Battling what may be a stress induced stomach ulcer over my recent move and nose deep in unpacked boxes, I managed to emerge from the deep dark basement I now call home. Semi unpacked but showered, I was ready to explore my new neighborhood. Lucky for me finding something to do in Williamsburg is easy as slapping on lipstick and walking out the door. My favorite bar this week is the Tainted Lady (322 Grand St.) The walls are covered in scantily clad, beautiful and grotesque pinups. The vibe is laidback but tantalizing. If you are looking for a visceral infatuation just look up at your server. Aside from having the best brunch I have ever chowed on the staff caters to lads and lasses alike with their androgynous scenster haircut prowess.
Just two blocks up you will find Trash Bar (256 Grand St.) This is not the place to go if you have morals or a weak stomach. The jukebox is chocked full of tunes for screw-on-the-pool-table instigation (or in the DJ booth which seemed to be my sidekick's style.) Happy hour starts after midnight. In the back room you'll find karaoke, a local band, or my best friend with fishnets around her ankles on any given night. But kiddies beware you will be called a "slut" or a "thief" if you dare to stray from the look-but-don't-touch rules of this debauchery condensed hole in the wall. The perv-peeped bathrooms are redeemed only by the free tater tots.
While walking off what I swore would be my last hangover, I looked up to the skies for salvation from sluggish thoughts and shaky hands. My prayers were answered! I ran into an old friend who invited me to a listening party for the Gorillaz latest masterpiece at Supreme Trading (213 N. Eighth St.) Once inside I was pleasantly surprised to hear former co-worker and DJ extraordinaire, Rob Flow, doing what he does best (and better than anyone.) The bar was full of eager listeners and industry types. Buzzing from free Rheingold (FREE is the only strategy for moving this shit) and killer tunes from what I first believed was just a silly concept Damon Albarn concoction.

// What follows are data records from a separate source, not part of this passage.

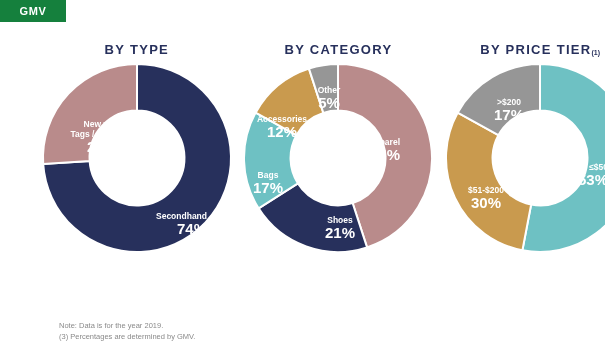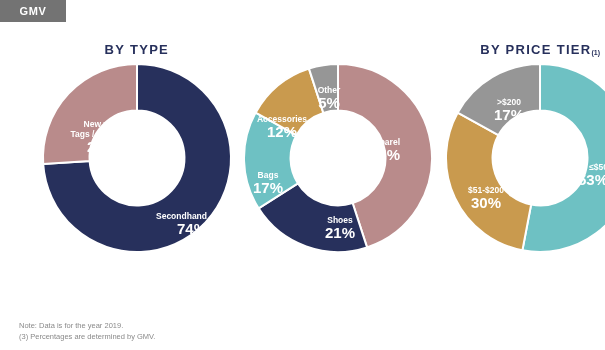--- a/index.html
+++ b/index.html
@@ -22,7 +22,7 @@
     top: 0;
     width: 66px;
     height: 22px;
-    background: #737373;
+    background: #15803d;
     display: flex;
     align-items: center;
     justify-content: center;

It was time for some eats. We headed down to the Alligator Lounge (600 Metropolitan Ave.) where you get a free pizza pie with every beer while admiring half-eaten and bloodied mannequins. Six bucks for pizza and beer is a great deal for those of us lacking in funds. Just avoid Alligator Lounge on Thursday's karaoke nights unless you desire the massacre of your favorite songs by fat people who rolled out of a trailer park. (It's the lure of free pizza.)
Too many discarded brain cells has left this bar-hopping party girl exhausted and dehydrated. So I will leave you with these words of wisdom: Don't move to Williamsburg if you have a drinking problem. And always tip your bartender. Unless your Sagittarius bartender (see Angela Lovell's Whorescopes) accidentally gives you his girlfriend's phone number instead of his and pretends he never met you when confronted in the light of day.